Она сама открыла дверь, потому что дома были только мальчишки – сидели за одним столом за уроками. Но в темноватой прихожей ни он, ни она не узнали друг друга, да и не ждали встречи. Но в освещенной гостиной, когда она остановилась в кругу света и склонила в приветствии голову, а потом подняла на него глаза. Единственные в мире глаза, заслуживающие внимания.
– Мария. Не может быть.
Он уронил розы к ее ногам, и они рассыпались. Он стоял, опустив руки, и с него селевым потоком сходил благоприобретенный лоск. Он снова стал никуда не годным виолончелистом, универсантом-второкурсником, начинающим любовником.
– Мария, – снова и снова шептал он, не веря глазам, но сердце говорило – это она, она, она.
– Саламандр.
Она почему-то не удивилась, но губы едва слушались, когда она шептала его титул. Колени подогнулись, она опустилась на пол и, глядя только на него, на ощупь стала подбирать рассыпанные розы.
– Саламандр. Ты никогда не дарил мне цветов. Только букеты осенних кленовых и каштановых листьев.
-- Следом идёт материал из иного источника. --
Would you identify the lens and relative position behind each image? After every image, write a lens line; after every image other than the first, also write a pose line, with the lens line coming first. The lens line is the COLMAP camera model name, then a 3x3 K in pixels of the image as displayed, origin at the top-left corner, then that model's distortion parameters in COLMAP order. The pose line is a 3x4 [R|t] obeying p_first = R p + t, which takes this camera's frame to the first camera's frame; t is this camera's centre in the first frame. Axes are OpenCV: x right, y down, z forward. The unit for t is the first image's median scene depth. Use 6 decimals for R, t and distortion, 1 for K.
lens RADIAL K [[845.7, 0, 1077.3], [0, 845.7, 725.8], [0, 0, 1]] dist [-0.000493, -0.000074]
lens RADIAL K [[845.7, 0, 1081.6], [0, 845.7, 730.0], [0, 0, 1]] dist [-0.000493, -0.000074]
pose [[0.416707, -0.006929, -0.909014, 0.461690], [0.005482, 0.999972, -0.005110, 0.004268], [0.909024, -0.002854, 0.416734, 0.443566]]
И мы их потом пускали по ветру с кручи над Днепром. Летящее пламя. Ты покорил огонь, Саламандр? Стал магом?
– Не магом. Всего лишь жрецом.
– Это ничего.
– Мне нет прощения. Мария, любимая.
– Саламандр. Я уж надеяться перестала и чуть не умерла.
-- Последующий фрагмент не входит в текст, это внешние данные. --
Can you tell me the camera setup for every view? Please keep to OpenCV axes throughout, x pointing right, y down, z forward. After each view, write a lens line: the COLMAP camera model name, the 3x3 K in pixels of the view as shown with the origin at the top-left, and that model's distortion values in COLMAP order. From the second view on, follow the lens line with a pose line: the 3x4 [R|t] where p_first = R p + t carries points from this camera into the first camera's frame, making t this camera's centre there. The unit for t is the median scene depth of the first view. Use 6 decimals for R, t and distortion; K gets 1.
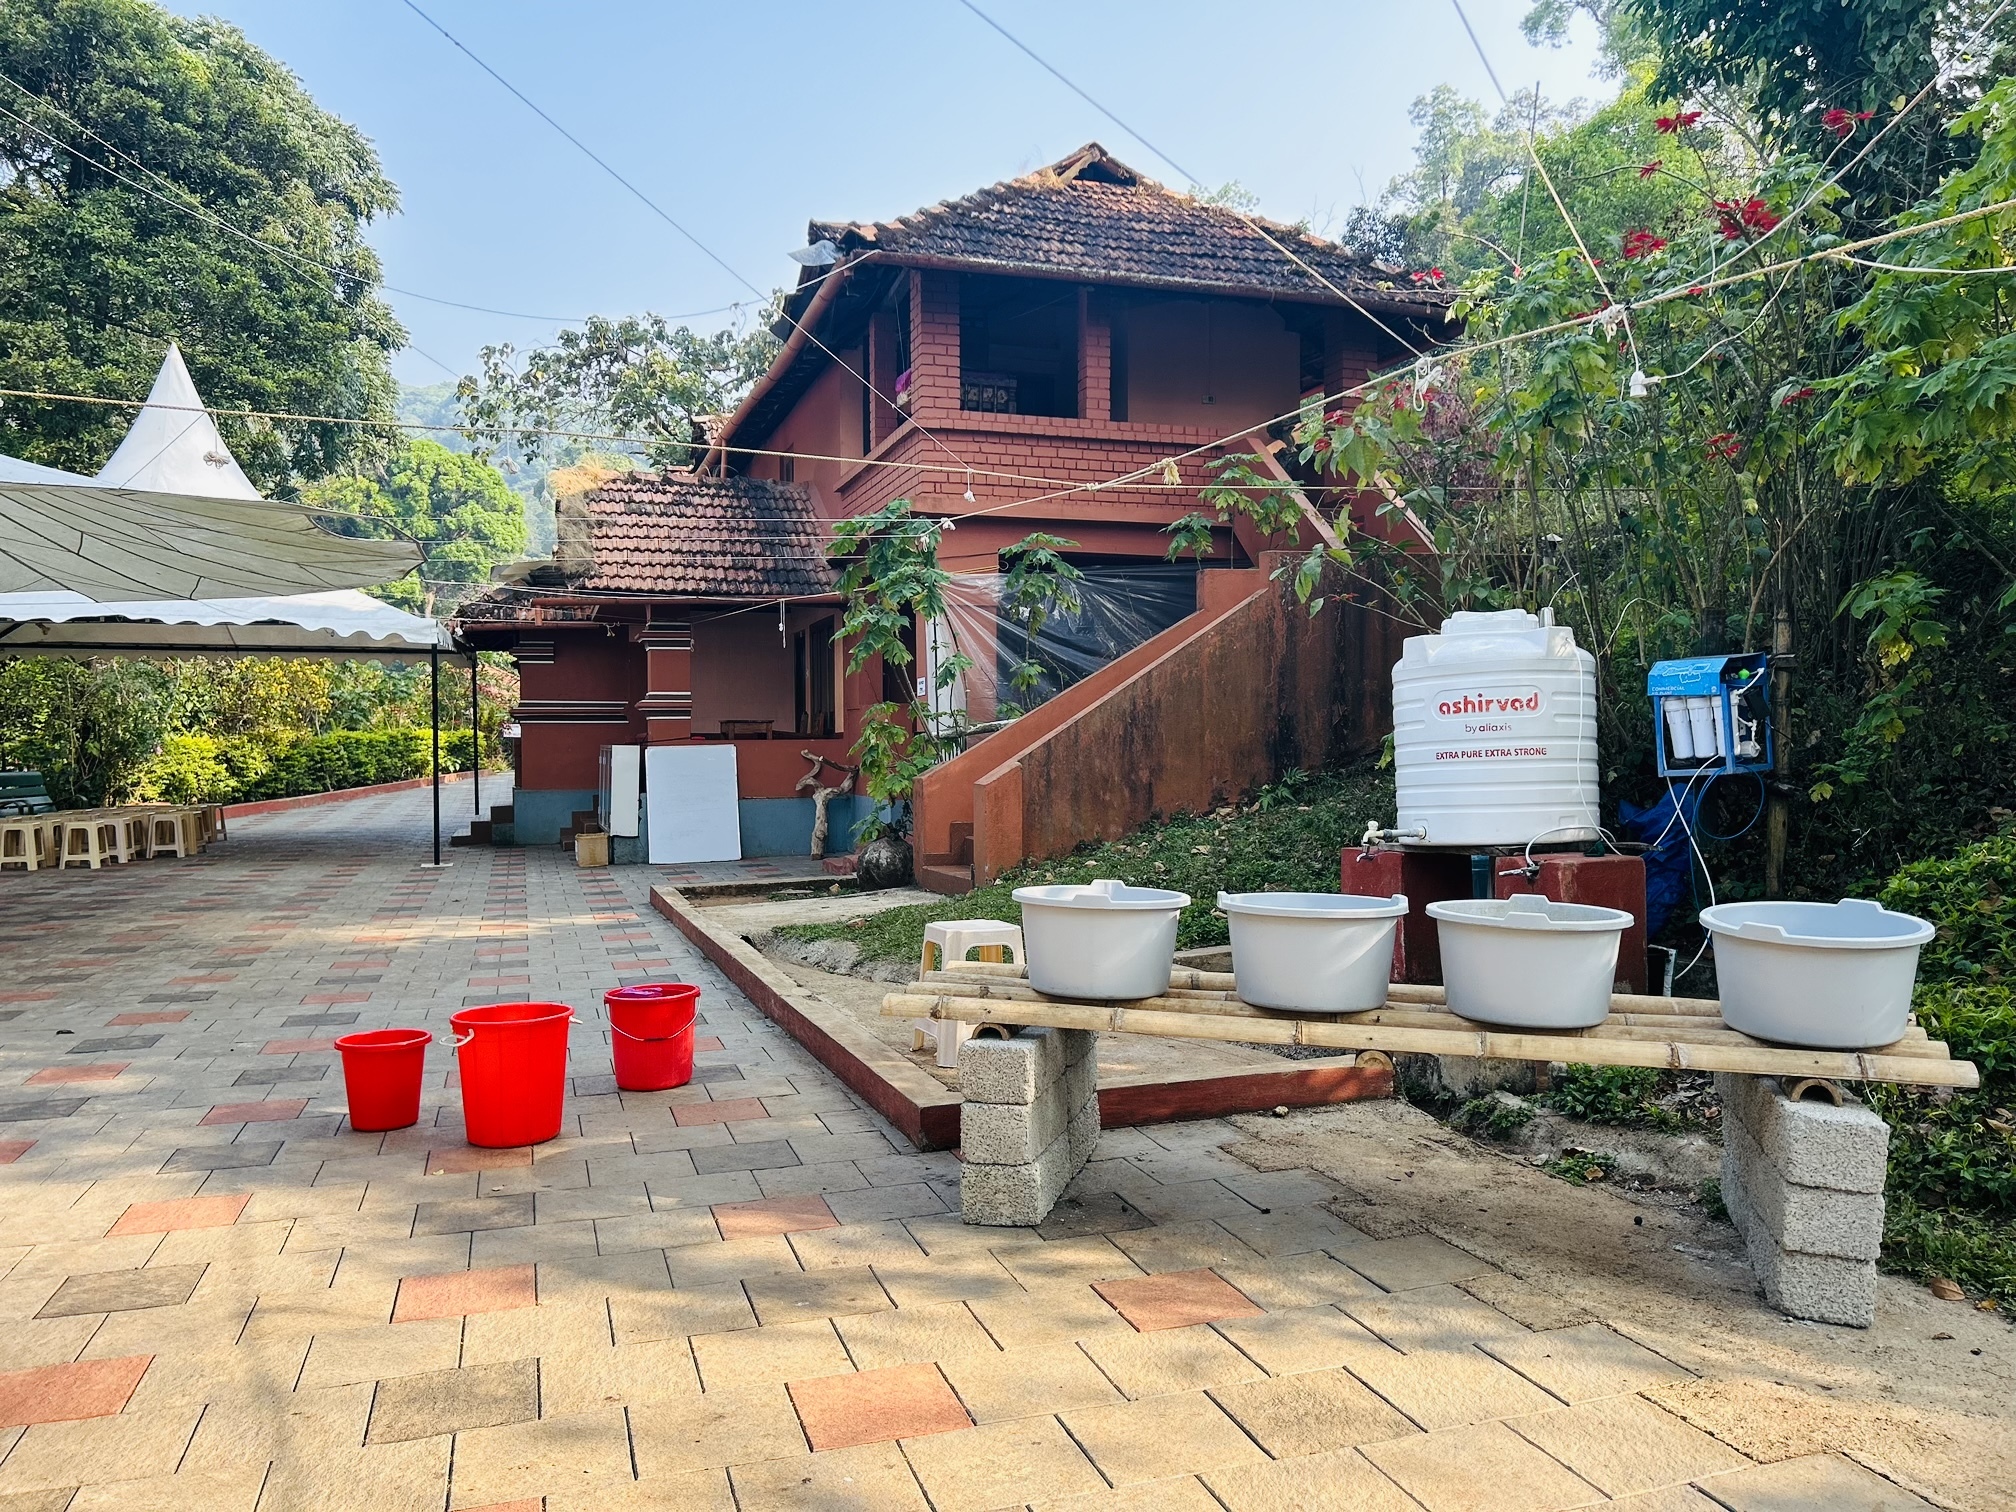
lens RADIAL K [[1494.8, 0, 993.1], [0, 1494.8, 752.3], [0, 0, 1]] dist [0.005042, -0.030000]
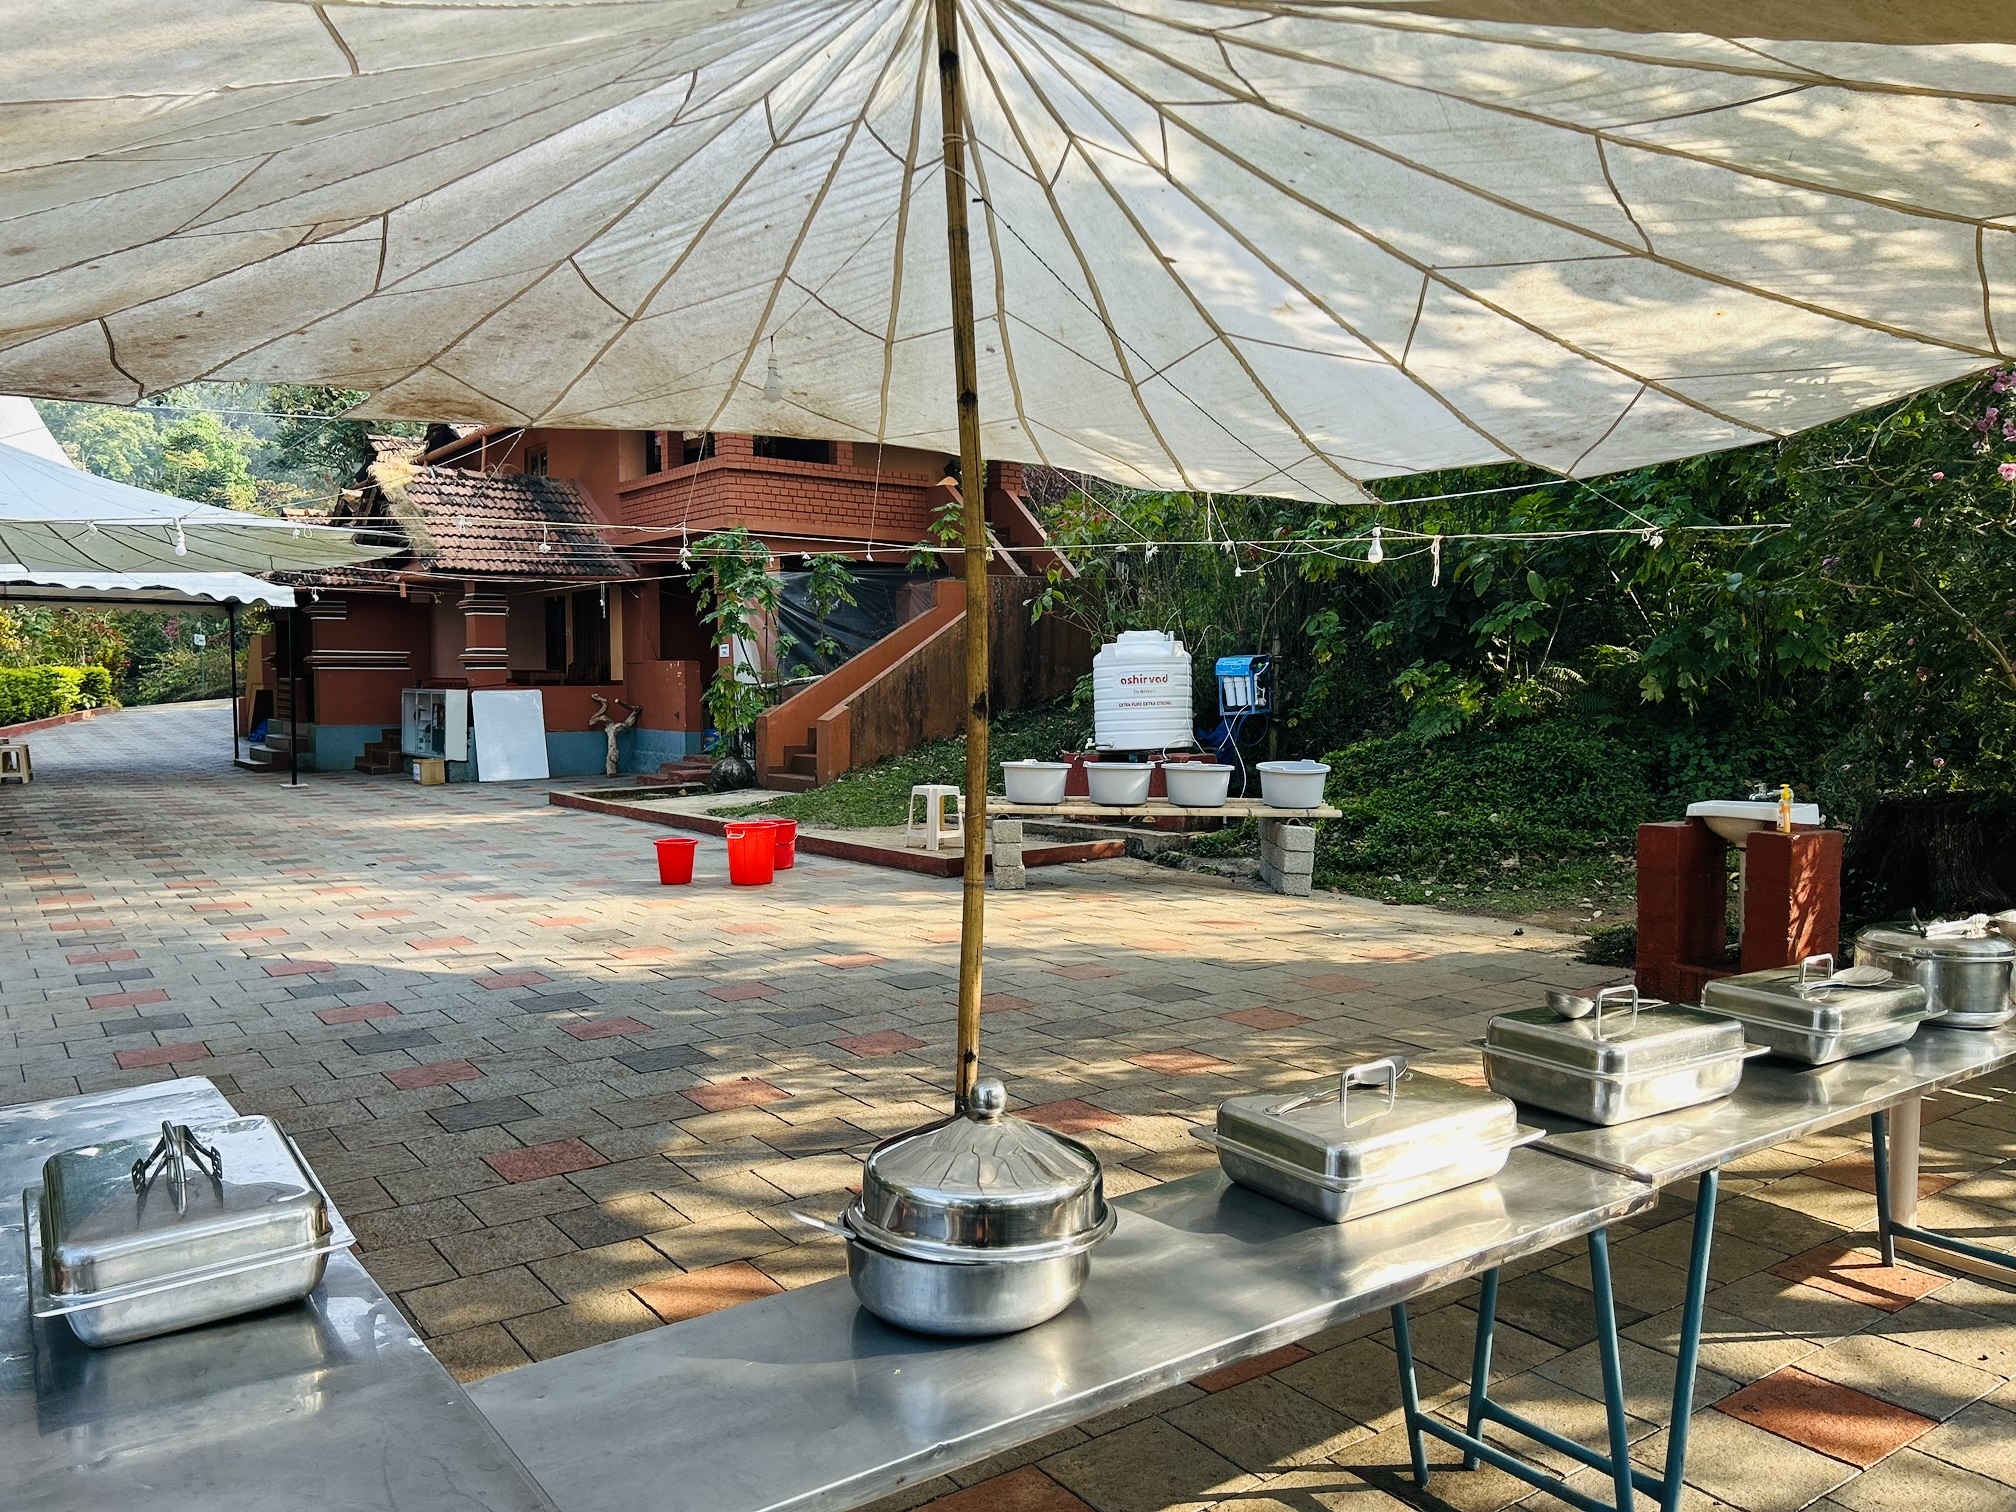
lens RADIAL K [[1494.8, 0, 1013.3], [0, 1494.8, 757.5], [0, 0, 1]] dist [0.005042, -0.030000]
pose [[0.946318, -0.008839, 0.323117, -0.455836], [-0.005949, 0.998981, 0.044750, -0.014933], [-0.323183, -0.044269, 0.945300, -0.791506]]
– Я думал, ты умерла. Я-то боялся надеяться.
– Почему? Это мешало бы тебе? Не отвечай, не надо. На этот вопрос нет ответа, и его нельзя задавать. Но нельзя было думать, что я умерла. Ты разве забыл?.. Ты же сам читал мне:
В чьей душе любовь жива,
Смерть того унесть не может;
Вяжет вечер кружева
Тем, кого рассвет тревожит…
– Мне нет прощения, – повторил Франц. – Вот он, наш вечер.
– А тот рассвет теперь так далек, – подхватила Мария, – но тогда мы это как-то по-другому понимали. Не помнишь ли как?
– Не помню, не помню.
– Дедушка, бабушка, вы уже сто лет так стоите и обнимаетесь, как бойцы во «Взятии Берлина». Вот вода для цветов. Бабушка, ты же потопчешь розы!
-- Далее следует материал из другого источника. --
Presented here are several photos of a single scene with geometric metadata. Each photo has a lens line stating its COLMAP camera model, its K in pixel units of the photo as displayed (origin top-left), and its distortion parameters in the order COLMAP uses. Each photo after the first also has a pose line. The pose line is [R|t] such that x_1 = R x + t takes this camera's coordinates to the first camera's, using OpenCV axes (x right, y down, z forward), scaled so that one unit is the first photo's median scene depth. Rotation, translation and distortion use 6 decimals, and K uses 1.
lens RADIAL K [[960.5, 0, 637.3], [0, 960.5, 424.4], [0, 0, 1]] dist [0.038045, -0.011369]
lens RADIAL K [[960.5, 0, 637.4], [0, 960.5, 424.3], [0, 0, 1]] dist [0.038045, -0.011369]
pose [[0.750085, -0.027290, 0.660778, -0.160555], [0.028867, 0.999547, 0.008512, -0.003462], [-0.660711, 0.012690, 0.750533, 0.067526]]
Вадик теребил их поочередно за рукава, прижимая к себе хрустальную вазу с водой. А розы Мария снова уронила и наступила на них тапками.
– Правда, – сказала она, – как бы не потоптать. Будет жалко. Спасибо, Вадик, дорогой.
Но букет уже пострадал безнадежно. Цветы, конечно же, подрезали, расправили, как получилось, помятые листочки, обрызгали водой бутоны, но стебли оказались изломаны, и ясно стало, что букет не доживет до завтра.
Потом успокаивали Олежку, который вдруг разревелся, сам не зная отчего. И он стыдился своих слез, он злился и пихался, когда его обнимали, а потом молча терпел объятия, но все равно шмыгал носом, отворачивался и рычал сквозь слезы от злости на самого себя. А Вадик притих, забившись в угол, и смотрел непонимающими и испуганными глазами: может, тоже стоит зареветь? За компанию? Потому что непонятно, чего Олег ревет. Заболел, что ли? Или почему-то обиделся?
– У меня «Киевский» торт в прихожей, – опомнился академик, приходя на помощь Олежке, – тащи-ка его сюда, дорогой, пока ваш дворник его не подмел. Родителей ждать не будем, но оставим им по кусочку.
Олежка понесся в прихожую спасать торт, а Вадик – ставить чайник.